More of a discussion question than something to troubleshoot…
I’m running some Stan models from R (chains = 4, cores = 4). I wrapped the model implementation in a function that writes out each fitted Stan model to a unique directory.
I have about 50 models that I want to run. I usually code on a 72-core server accessed via remote desktop (that has RStudio installed). I also have institutional access to a large cluster that I can send jobs to, but I’ve never tried sending a Stan model to it.
What’s the optimal way to run a bunch of Stan models that each use multiple cores for the different chains? Is there a most efficient or recommended way to parallelize Stan runs? And how do I do the accounting for number of cores to parallelize over * number of cores each Stan model uses?
I’d be very grateful for general advice as well as specific R implementations that have worked for other people. Thank you!
I’m not exactly an expert on this, but given nobody else has chimed in, let me give it a shot.
When you say run, what do you want out of each model? The whole sample or just a posterior summary or something else?
If you’re going to run from R, I’d recommend running cmdstanr rather than rstan as it’ll be easier to install on a cluster. Even better, just use CmdStan directly as then you don’t need to worry about the R toolchain.

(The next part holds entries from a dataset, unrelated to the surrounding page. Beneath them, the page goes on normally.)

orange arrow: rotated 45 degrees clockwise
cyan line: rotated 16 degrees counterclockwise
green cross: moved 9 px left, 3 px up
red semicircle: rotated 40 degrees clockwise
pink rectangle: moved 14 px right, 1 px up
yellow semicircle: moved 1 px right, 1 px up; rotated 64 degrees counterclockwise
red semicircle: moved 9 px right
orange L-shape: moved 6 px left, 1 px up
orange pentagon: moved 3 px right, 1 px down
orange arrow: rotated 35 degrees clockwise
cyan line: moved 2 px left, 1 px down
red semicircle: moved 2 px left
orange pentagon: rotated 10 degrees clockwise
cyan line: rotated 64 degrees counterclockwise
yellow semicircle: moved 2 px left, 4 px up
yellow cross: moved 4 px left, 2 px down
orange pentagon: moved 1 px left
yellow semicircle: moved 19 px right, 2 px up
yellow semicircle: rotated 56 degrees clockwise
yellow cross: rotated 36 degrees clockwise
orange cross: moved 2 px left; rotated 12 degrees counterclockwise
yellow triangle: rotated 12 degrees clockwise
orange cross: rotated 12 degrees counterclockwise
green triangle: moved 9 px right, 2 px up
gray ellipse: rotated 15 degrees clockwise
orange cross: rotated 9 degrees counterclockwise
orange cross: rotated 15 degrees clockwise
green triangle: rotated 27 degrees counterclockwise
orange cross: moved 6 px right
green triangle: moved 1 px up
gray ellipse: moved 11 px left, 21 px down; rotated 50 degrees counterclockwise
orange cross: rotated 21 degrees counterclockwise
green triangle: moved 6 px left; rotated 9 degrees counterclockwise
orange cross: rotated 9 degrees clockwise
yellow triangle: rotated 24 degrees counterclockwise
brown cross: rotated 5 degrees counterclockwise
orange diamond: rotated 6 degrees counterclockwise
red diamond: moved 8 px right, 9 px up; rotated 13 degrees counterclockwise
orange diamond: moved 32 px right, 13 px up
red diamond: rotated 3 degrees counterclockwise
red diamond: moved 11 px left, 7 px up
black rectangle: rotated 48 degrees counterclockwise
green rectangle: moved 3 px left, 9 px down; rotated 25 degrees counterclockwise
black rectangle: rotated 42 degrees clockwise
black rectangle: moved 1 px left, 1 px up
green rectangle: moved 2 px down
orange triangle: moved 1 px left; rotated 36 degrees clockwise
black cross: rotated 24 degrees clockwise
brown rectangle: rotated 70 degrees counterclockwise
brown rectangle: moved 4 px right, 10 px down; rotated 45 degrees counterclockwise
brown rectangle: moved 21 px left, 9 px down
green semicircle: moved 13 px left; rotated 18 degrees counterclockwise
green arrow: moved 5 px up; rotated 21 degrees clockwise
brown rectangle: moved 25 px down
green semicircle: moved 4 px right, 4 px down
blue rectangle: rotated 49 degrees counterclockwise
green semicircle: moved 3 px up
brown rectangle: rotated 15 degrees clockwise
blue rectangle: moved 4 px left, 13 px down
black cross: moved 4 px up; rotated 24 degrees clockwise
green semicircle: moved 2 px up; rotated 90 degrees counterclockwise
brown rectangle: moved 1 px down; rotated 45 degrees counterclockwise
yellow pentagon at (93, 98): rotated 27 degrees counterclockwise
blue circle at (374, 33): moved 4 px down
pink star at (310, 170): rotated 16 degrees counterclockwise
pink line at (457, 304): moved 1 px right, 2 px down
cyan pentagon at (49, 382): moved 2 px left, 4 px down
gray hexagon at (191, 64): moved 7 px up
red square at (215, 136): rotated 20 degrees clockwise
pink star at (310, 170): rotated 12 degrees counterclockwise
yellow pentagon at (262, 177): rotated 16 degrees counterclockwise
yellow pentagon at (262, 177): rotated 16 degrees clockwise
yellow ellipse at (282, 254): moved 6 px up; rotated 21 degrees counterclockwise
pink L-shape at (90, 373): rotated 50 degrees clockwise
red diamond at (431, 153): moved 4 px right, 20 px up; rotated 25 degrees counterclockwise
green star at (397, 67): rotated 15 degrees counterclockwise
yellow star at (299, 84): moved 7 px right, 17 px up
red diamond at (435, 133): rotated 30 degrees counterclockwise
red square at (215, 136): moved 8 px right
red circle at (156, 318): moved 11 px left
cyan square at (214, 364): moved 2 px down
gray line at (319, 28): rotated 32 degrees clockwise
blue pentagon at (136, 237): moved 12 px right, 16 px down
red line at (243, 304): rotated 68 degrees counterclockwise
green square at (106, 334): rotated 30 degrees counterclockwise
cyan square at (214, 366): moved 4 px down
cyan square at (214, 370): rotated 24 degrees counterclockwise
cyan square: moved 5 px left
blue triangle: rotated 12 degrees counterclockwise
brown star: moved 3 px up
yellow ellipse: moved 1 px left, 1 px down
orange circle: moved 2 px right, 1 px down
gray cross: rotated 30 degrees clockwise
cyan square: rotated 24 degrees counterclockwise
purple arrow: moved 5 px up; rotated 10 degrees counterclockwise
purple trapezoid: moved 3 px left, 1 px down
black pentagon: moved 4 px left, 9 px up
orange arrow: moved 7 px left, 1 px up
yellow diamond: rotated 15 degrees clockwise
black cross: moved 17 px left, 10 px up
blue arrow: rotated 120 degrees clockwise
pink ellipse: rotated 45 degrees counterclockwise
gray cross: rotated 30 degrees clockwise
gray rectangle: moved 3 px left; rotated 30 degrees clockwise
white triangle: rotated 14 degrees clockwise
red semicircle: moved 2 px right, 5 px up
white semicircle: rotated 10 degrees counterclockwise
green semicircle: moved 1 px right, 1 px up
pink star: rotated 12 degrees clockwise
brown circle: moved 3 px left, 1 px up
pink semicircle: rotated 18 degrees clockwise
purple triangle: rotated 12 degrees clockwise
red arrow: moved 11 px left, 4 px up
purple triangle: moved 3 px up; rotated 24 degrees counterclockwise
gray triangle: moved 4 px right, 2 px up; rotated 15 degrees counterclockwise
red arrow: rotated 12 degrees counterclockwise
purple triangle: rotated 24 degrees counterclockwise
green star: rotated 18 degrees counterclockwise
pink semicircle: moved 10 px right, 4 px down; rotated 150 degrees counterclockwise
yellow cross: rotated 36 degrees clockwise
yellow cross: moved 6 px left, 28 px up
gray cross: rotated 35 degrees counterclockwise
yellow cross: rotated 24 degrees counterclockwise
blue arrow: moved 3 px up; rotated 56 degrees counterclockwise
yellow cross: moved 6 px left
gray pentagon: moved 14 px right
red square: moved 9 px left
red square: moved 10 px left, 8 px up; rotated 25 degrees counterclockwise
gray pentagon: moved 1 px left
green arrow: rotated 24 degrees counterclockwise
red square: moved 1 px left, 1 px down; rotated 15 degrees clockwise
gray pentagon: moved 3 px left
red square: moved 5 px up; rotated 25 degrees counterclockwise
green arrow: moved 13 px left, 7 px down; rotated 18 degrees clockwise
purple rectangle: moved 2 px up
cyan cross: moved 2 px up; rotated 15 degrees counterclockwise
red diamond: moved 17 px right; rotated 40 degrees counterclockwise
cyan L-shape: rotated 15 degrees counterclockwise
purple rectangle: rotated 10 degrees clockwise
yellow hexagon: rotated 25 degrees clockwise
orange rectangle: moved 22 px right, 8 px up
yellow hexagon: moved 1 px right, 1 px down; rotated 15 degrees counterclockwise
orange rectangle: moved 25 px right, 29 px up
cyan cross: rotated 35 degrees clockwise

But that’ll only get you the sample, not any downstream analysis.
I’m afraid we don’t have that implemented. What it would do is use a process or thread pool to load balance everything. Barring that, it’s going to be an empirical question of how good the memory bandwidth is on those servers. f the models are all roughly the same in terms of how long they take to fit, just run a batch of 18 at a time in 4 parallel chains, as that’ll occupy 72 cores. But filling all the cores may not be optimal if there’s memory contention, so it may work best to run only 12 at a time or some other number less than 18.
If you just have a big cluster that’ll manage this all for you at a higher level, I’d recommend just firing up 50 jobs, one per model, and let the cluster handle the load balancing.